PG has one final note – Jeff Bezos owns The Washington Post, which was the source for much of The Verge’s OP. When he acquired the paper, there was lots of Sturm und Drang among the Amazon-haters about how Bezos would ruin the Post and stifle the voices of opposition to Amazon represented by The New York Times, etc.

While PG believes the Post is fully-capable of ruining itself, it appears Bezos isn’t stifling the editorial side of the newspaper for Amazon’s benefit as predicted.

6 thoughts on “Amazon withholds its ebooks from libraries because it prefers you pay it instead”

  1. What a lot of piffle. This indie author already has books in libraries, without strong-arming Amazon. They aren’t a publisher, they are a marketplace for indies. I can get my ebooks in Overdrive by myself too, using Draft2Digital. Why, it’s almost like the reporter a) has an agenda and b) *real* reporting would get in the way….

  2. I wonder if the WP would be satisfied if APub (over)charged libraries like the BPHs or if they would then be instead griping about them daring to charge that much.

  3. It’s worth noting that Amazon is running it’s own lending service, Kindle Unlimited.

    I think that there would be room for charities to sponsor KU subscriptions for people who can’t afford it (and it’s also worth noting that you can have a family under one account with several devices all sharing one KU subscription)

    Used kindle devices are available on ebay in the $30 range (I just picked up several to hack and use for displays)

  4. This shark suggests that y’all watch carefully for independent sale of all of the user data (whether individualized or somehow aggregated) that Overdrive collects and has collected, because that’s what KKR does. This shark remembers Robert Bork’s video-store records all too well and provided substantial assistance, of legal and other natures, to more than one library upon passage of the PATRIOT Act with its “national security letters can be issued for lending records” provision.
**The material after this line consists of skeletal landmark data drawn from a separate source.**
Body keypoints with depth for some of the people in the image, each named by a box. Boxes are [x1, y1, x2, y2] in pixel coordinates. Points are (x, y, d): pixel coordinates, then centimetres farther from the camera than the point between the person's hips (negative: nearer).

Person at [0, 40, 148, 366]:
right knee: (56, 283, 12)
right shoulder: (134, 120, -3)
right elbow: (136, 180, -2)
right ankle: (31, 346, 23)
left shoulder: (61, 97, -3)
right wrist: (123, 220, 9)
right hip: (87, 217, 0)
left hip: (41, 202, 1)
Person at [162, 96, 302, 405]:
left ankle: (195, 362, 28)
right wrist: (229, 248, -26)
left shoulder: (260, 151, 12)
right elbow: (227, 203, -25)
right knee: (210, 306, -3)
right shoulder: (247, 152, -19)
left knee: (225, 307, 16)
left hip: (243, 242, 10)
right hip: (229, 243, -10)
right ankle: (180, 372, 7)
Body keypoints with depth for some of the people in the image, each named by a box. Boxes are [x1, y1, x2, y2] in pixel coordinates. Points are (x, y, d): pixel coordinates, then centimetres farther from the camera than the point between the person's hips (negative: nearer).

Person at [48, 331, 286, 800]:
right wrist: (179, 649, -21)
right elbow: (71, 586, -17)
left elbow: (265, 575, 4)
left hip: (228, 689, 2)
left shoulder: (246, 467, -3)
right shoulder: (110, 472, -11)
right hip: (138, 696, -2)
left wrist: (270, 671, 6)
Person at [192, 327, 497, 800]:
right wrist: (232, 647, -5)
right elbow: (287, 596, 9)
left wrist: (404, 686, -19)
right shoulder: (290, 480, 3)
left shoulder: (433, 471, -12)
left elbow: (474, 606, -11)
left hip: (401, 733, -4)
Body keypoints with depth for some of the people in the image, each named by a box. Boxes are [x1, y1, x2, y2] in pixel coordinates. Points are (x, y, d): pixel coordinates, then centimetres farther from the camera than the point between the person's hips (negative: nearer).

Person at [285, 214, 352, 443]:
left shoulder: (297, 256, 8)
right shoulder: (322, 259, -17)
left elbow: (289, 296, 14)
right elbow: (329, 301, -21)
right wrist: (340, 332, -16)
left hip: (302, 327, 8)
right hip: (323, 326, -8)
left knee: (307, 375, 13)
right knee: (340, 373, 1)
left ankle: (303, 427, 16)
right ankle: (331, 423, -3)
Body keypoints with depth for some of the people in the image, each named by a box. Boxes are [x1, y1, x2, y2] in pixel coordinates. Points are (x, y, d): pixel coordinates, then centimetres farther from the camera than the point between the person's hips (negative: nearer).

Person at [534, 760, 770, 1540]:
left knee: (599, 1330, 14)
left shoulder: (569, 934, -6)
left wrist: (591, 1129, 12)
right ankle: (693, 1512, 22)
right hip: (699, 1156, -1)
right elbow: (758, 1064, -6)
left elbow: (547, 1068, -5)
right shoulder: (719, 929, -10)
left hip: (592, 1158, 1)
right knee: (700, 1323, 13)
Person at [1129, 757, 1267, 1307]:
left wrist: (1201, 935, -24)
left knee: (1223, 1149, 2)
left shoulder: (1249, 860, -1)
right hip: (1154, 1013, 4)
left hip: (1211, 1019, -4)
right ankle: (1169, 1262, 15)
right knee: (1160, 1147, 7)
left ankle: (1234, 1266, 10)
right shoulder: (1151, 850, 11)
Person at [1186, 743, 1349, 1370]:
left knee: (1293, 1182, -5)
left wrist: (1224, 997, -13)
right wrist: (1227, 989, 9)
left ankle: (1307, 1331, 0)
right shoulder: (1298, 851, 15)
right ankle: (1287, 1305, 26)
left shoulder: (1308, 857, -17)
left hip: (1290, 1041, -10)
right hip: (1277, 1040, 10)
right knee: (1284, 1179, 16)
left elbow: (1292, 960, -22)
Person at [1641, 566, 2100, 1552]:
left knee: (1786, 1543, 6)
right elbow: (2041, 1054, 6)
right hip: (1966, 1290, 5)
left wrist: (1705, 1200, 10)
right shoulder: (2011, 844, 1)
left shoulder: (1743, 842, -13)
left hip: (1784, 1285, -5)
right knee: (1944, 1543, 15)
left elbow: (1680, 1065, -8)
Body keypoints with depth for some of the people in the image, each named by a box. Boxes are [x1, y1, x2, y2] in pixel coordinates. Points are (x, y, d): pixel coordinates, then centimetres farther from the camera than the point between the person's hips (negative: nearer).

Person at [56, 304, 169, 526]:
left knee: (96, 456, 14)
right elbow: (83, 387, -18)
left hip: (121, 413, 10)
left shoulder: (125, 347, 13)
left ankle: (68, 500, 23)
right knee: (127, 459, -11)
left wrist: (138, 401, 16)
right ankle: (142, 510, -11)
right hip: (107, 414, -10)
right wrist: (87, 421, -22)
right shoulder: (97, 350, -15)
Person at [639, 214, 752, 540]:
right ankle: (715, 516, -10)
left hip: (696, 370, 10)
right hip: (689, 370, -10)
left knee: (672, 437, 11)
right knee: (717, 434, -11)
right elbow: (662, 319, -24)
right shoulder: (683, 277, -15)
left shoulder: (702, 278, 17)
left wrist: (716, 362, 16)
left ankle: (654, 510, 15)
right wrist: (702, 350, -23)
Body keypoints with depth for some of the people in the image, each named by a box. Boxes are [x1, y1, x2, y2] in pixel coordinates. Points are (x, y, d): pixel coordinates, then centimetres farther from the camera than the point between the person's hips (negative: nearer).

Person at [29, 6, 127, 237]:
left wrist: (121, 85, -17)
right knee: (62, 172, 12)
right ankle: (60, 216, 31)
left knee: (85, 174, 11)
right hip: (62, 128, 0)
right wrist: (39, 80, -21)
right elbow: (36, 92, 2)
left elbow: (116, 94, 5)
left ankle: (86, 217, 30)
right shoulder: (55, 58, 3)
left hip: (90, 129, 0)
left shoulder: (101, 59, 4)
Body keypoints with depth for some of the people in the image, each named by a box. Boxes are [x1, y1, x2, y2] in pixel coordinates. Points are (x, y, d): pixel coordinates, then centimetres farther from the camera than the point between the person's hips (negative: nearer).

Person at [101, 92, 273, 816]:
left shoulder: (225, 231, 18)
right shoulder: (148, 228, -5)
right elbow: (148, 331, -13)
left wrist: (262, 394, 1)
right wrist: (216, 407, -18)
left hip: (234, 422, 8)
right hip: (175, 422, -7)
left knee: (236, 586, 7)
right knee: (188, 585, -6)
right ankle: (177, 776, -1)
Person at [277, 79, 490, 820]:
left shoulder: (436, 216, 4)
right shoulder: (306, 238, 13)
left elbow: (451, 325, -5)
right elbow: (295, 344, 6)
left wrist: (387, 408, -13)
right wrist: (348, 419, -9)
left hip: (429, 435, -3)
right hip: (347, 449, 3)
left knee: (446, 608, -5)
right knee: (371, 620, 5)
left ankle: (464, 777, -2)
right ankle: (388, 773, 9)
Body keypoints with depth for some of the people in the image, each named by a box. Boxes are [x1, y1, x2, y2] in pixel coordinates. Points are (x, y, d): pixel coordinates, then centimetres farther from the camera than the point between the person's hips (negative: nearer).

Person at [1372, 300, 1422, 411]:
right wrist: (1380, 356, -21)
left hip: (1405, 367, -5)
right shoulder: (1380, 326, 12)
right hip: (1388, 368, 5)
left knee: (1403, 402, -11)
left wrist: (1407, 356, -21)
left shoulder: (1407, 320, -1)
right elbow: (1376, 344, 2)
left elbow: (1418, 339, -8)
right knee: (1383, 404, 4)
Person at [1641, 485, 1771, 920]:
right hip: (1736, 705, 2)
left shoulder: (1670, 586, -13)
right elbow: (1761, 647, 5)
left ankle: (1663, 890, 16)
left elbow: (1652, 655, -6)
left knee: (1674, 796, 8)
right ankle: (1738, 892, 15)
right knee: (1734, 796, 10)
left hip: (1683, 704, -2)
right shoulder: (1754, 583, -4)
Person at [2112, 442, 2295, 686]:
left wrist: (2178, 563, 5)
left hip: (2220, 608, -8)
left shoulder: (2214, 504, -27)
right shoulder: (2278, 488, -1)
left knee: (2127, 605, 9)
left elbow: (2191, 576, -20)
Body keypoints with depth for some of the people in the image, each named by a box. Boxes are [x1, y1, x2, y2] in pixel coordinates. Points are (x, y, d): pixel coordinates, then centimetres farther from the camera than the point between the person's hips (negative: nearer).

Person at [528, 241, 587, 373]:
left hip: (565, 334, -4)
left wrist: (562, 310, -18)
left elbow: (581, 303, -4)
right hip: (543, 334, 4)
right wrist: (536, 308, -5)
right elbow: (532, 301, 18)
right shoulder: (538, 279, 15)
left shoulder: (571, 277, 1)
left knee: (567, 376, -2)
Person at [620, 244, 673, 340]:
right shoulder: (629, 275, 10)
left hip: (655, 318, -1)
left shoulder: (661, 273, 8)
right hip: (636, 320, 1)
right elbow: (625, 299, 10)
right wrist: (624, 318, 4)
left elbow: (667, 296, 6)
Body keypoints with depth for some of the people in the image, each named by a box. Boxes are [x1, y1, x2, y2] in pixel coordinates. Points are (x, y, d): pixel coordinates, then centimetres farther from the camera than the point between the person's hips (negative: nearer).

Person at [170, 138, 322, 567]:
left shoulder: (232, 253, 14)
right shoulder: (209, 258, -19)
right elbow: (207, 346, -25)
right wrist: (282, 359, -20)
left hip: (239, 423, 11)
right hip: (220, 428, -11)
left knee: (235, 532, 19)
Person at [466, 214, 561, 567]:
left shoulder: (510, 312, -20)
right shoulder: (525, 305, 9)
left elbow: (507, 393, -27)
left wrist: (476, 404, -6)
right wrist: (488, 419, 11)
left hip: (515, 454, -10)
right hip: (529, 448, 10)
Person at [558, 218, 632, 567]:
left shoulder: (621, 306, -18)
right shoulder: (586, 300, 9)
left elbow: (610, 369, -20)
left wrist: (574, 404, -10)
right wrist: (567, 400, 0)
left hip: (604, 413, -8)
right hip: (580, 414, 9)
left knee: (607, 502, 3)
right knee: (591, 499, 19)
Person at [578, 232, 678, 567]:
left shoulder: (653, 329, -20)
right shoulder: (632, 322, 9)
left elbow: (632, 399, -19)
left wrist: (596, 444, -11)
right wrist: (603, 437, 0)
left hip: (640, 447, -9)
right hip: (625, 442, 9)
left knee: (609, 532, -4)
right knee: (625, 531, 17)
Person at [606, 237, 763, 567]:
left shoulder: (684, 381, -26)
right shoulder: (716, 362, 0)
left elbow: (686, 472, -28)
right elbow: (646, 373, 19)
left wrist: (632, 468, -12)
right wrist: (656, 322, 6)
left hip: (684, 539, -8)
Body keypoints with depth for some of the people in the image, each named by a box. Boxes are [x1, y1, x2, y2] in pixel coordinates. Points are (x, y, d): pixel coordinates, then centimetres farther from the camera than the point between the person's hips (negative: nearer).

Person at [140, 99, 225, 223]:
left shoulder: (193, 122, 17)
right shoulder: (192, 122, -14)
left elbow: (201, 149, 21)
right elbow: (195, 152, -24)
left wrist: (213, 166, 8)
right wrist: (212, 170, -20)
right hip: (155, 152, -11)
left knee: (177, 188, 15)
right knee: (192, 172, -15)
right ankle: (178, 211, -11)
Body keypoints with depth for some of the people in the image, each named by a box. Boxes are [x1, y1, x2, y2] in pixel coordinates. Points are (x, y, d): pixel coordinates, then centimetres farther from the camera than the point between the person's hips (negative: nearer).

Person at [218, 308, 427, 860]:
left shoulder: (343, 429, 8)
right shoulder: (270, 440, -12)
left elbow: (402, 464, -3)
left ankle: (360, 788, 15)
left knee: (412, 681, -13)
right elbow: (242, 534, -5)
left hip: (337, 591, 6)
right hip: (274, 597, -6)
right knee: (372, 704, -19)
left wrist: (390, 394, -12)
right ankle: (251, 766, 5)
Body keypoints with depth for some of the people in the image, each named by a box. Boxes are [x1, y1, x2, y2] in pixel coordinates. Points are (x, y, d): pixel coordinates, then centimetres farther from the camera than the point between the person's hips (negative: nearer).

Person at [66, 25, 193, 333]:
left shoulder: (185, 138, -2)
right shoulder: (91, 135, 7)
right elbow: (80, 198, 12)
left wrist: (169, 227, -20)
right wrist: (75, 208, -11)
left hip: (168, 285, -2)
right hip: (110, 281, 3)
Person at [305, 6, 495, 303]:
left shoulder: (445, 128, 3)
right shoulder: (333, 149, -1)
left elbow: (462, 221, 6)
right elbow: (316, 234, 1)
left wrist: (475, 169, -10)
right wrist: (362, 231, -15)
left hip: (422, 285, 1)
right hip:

    This assumes that y’all use Overdrive’s web/browser interface and not… Libby. Rule 17.8 of personal security and hacking prevention: Where there is a choice, do not use or support any data-exchange application that depends upon a proprietary or otherwise not-standard-compliant protocol or methodology. Where there is no choice, use a dedicated device if possible, and if not possible minimize use of the device to the greatest extent possible.